Previous: Chapter 16. Origins and Limitations of Rules and Patterns

Yours Objectively

Rule-based reasoning is in part subjective and in part creative. Results depend on the rules and the facts you choose to use or happen to know. Rule-based reason becomes subjective when the starting points and assumptions required are not obvious.

Each of us may make a different sequence of decisions. Each of us is a person with a limited and different knowledge of what has been done before. As a result we may be ignorant of methods helpful in the situations we face. As a result, no matter how rational (or deductive) we try to be, the decision of what to do, or how to do it is subjective.

Knowledge of what others have done or tried to do may help and guide our actions. Without previous know-how and knowledge, we need to improvise and look for patterns, rules and recipes that work. This is where the search for objective reason, or simple rules to follow, becomes subjective. Each may have a different idea of where to look. This is because each person has a different background and varied preferences. The road to objectivity is in part subjective and creative.

When new situations occur, experimentation, with a little caution to do no harm, is needed. The discovery of new objective processes (recipes and guidelines) is subjective. It depends on our experience. Again, each of us has a different idea (or no idea) of what to do. When approximations or errors are made, the results in question become more subjective. They depend on the choice of the approximation. In time, conventions or standards may be adopted to govern the approximation and make the procedures in question more reproducible.

Rule-based reason is incomplete. The rules or guidelines for handling some situations are missing. People make rules or see patterns in the situations familiar to them. New situations may go beyond the reach of the suggested patterns and rules. Uncertainty begins where previous rule-based knowledge ends. So rule-based reason has limits.

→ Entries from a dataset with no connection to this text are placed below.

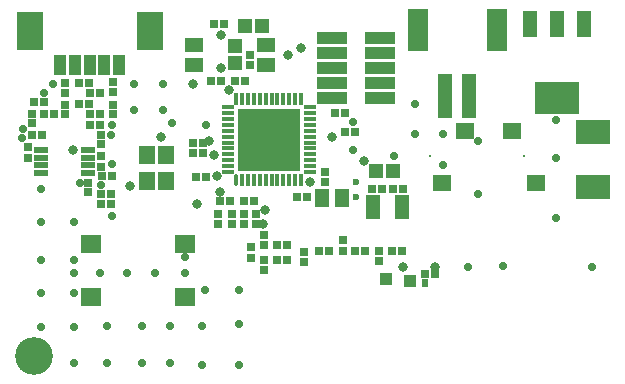
<source format=gts>
%FSTAX23Y23*%
%MOIN*%
%SFA1B1*%

%IPPOS*%
%ADD44R,0.067060X0.141860*%
%ADD45R,0.051310X0.145800*%
%ADD46R,0.102490X0.039500*%
%ADD47R,0.039500X0.070990*%
%ADD48R,0.090680X0.126110*%
%ADD49R,0.039500X0.039500*%
%ADD50R,0.043430X0.043430*%
%ADD51R,0.023750X0.027690*%
%ADD52R,0.029650X0.031620*%
%ADD53R,0.031620X0.029650*%
%ADD54R,0.047370X0.078870*%
%ADD55R,0.051310X0.063120*%
%ADD56R,0.045400X0.019810*%
%ADD57R,0.063120X0.055240*%
%ADD58R,0.063120X0.051310*%
%ADD59R,0.053280X0.063120*%
%ADD60O,0.016540X0.038980*%
%ADD61R,0.016540X0.038980*%
%ADD62R,0.038980X0.016540*%
%ADD63R,0.208270X0.208270*%
%ADD64R,0.145800X0.106420*%
%ADD65R,0.047370X0.086740*%
%ADD66R,0.069020X0.059180*%
%ADD67R,0.045400X0.045400*%
%ADD68R,0.045400X0.045400*%
%ADD69R,0.114300X0.082800*%
%ADD70C,0.011940*%
%ADD71C,0.031620*%
%ADD72C,0.028000*%
%ADD73C,0.126110*%
%ADD74C,0.023620*%
%LNheadband-pcb-1*%
%LPD*%
G54D44*
X01623Y0116D03*
X0136D03*
G54D45*
X01531Y00941D03*
X01452D03*
G54D46*
X01073Y01136D03*
X01233D03*
X01073Y01086D03*
X01233D03*
X01073Y01036D03*
X01233D03*
X01073Y00986D03*
X01235D03*
X01073Y00936D03*
X01233D03*
G54D47*
X00365Y01045D03*
X00315D03*
X00266D03*
X00168D03*
X00217D03*
G54D48*
X00466Y01159D03*
X00068D03*
G54D49*
X01255Y0033D03*
G54D50*
X01335Y00325D03*
G54D51*
X01383Y00318D03*
G54D52*
X00305Y00813D03*
Y0078D03*
X0026Y00653D03*
Y0062D03*
X00305Y0074D03*
Y00706D03*
X00185Y00913D03*
Y0088D03*
Y00985D03*
Y00951D03*
X0006Y0077D03*
Y00736D03*
X00345Y0088D03*
Y00913D03*
Y00955D03*
Y00988D03*
X00805Y00437D03*
Y00403D03*
X00847Y00479D03*
Y00446D03*
X00075Y0085D03*
Y00883D03*
X00847Y00363D03*
Y00396D03*
X0123Y00424D03*
Y0039D03*
X01109Y0046D03*
Y00426D03*
X00982Y00423D03*
Y00389D03*
X0082Y00515D03*
Y00548D03*
X00695Y00515D03*
Y00548D03*
X0078Y00515D03*
Y00548D03*
X0074Y00515D03*
Y00548D03*
X008Y01078D03*
Y01045D03*
X0105Y00655D03*
Y00688D03*
G54D53*
X0034Y00675D03*
X00306D03*
X0008Y0092D03*
X00113D03*
X00106Y0081D03*
X00073D03*
X00266Y00845D03*
X003D03*
X00305Y00615D03*
X00338D03*
X00115Y0088D03*
X00148D03*
X00956Y00605D03*
X0099D03*
X00713Y0118D03*
X0068D03*
X00783Y0099D03*
X0075D03*
X00923Y00396D03*
X0089D03*
X01185Y00425D03*
X01151D03*
X01065D03*
X01031D03*
X0078Y0059D03*
X00813D03*
X00735D03*
X00701D03*
X00231Y00985D03*
X00265D03*
X00305Y0058D03*
X00338D03*
X01383Y00347D03*
X01416D03*
X01307Y00424D03*
X01274D03*
X00923Y00446D03*
X0089D03*
X01118Y00885D03*
X01085D03*
X0124Y0063D03*
X01206D03*
X01276D03*
X0131D03*
X00671Y0099D03*
X00705D03*
X0061Y00785D03*
X00643D03*
X0115Y0082D03*
X01116D03*
X00621Y0067D03*
X00655D03*
X0061Y0075D03*
X00643D03*
X00266Y0095D03*
X003D03*
X00266Y0088D03*
X003D03*
X00265Y00915D03*
X00231D03*
G54D54*
X0121Y0057D03*
X01308D03*
G54D55*
X01108Y006D03*
X0104D03*
G54D56*
X00105Y00761D03*
Y00735D03*
Y0071D03*
Y00684D03*
X0026D03*
Y0071D03*
Y00736D03*
Y00761D03*
G54D57*
X01754Y00653D03*
X01675Y00826D03*
X01518D03*
X01439Y00653D03*
G54D58*
X00855Y01045D03*
Y01113D03*
X00615Y01045D03*
Y01113D03*
G54D59*
X00457Y00658D03*
Y00745D03*
X0052D03*
Y00658D03*
G54D60*
X00755Y0066D03*
G54D61*
X00774Y0066D03*
X00794D03*
X00814D03*
X00833D03*
X00853D03*
X00873D03*
X00892D03*
X00912D03*
X00932D03*
X00951D03*
X00971D03*
Y00933D03*
X00951D03*
X00932D03*
X00912D03*
X00892D03*
X00873D03*
X00853D03*
X00833D03*
X00814D03*
X00794D03*
X00774D03*
X00755D03*
G54D62*
X01Y00688D03*
Y00708D03*
Y00727D03*
Y00747D03*
Y00767D03*
Y00786D03*
Y00806D03*
Y00826D03*
Y00846D03*
Y00865D03*
Y00885D03*
Y00905D03*
X00726D03*
Y00885D03*
Y00865D03*
Y00846D03*
Y00826D03*
Y00806D03*
Y00786D03*
Y00767D03*
Y00747D03*
Y00727D03*
Y00708D03*
Y00688D03*
G54D63*
X00863Y00796D03*
G54D64*
X01825Y00935D03*
G54D65*
X01734Y0118D03*
X01825D03*
X01915D03*
G54D66*
X00272Y0027D03*
Y00447D03*
X00585D03*
Y0027D03*
G54D67*
X0122Y0069D03*
X01277D03*
X00785Y01175D03*
X00842D03*
G54D68*
X0075Y01107D03*
Y0105D03*
G54D69*
X01945Y0082D03*
Y00638D03*
G54D70*
X01715Y0074D03*
X014D03*
G54D71*
X0131Y00372D03*
X0097Y011D03*
X01075Y00805D03*
X0118Y00725D03*
X0068Y00745D03*
X0073Y0096D03*
X0069Y00675D03*
X0021Y00761D03*
X0061Y0098D03*
X00665Y0079D03*
X00926Y01078D03*
X0079Y00761D03*
Y00797D03*
Y00833D03*
X00827Y0087D03*
Y00833D03*
Y00797D03*
Y00761D03*
Y00725D03*
X00865Y0087D03*
Y00833D03*
Y00797D03*
Y00761D03*
Y00725D03*
X00902Y0087D03*
Y00833D03*
Y00797D03*
Y00761D03*
Y00725D03*
X0094Y0087D03*
Y00833D03*
Y00797D03*
Y00761D03*
X0079Y00725D03*
X0094D03*
X0079Y0087D03*
X00845Y00515D03*
X004Y0064D03*
X00625Y0058D03*
X00505Y00805D03*
X00705Y01035D03*
X01Y00655D03*
X0085Y0056D03*
X007Y0062D03*
X01416Y00372D03*
X00705Y01145D03*
G54D72*
X01145Y00855D03*
X00041Y008D03*
X00305Y00645D03*
X00233Y00653D03*
X00045Y0083D03*
X0128Y0074D03*
X00105Y0063D03*
X0194Y0037D03*
X01645Y00375D03*
X00215Y0035D03*
X003D03*
X0039D03*
X00485D03*
X00585D03*
X0065Y00295D03*
X00765D03*
Y0018D03*
Y00045D03*
X0064D03*
Y00175D03*
X00535D03*
Y0005D03*
X0044D03*
Y00175D03*
X00325D03*
Y0005D03*
X00215D03*
X00105Y0017D03*
X00215D03*
Y00285D03*
X00105D03*
Y00395D03*
X00215D03*
Y0052D03*
X00105D03*
X0051Y00895D03*
X00415Y0098D03*
Y00895D03*
X0051Y0098D03*
X01145Y0076D03*
X0135Y00915D03*
Y00815D03*
X01445D03*
Y0071D03*
X0156Y00615D03*
Y0079D03*
X0182Y0086D03*
Y00735D03*
Y00535D03*
X01527Y00372D03*
X00585Y00405D03*
X0054Y0085D03*
X00338Y00813D03*
X0034Y00715D03*
Y0054D03*
X00655Y00845D03*
X00115Y0095D03*
X0034Y00845D03*
X00145Y0098D03*
G54D73*
X0008Y00075D03*
G54D74*
X01155Y00655D03*
Y00605D03*
M02*
</source>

  1. Different people get different conclusions. Subjectively, that is, from varying individual choice, interest and experience, each may use a different subset of the available implication rules. As long as the people in question can correctly describe their reasoning or procedure, their creatively found results are objective. That is, a result or conclusion becomes objective, more precisely repeatable, if the instructions to get it, once written, can be followed successfully by others.
  2. Different starting points or assumptions may lead to disagreements between logical and otherwise objective people. Talk between disagreeing parties can sometimes get people to agree on a common starting point for their reason. If this occurs, the rule-based reason in question can be followed and repeated, so that reproducible results and conclusions are obtained. That is, subjective reason may become objective, or at least agreeable to several parties. In some circumstances, but not all, we can get firm, sure and reproducible results and conclusions.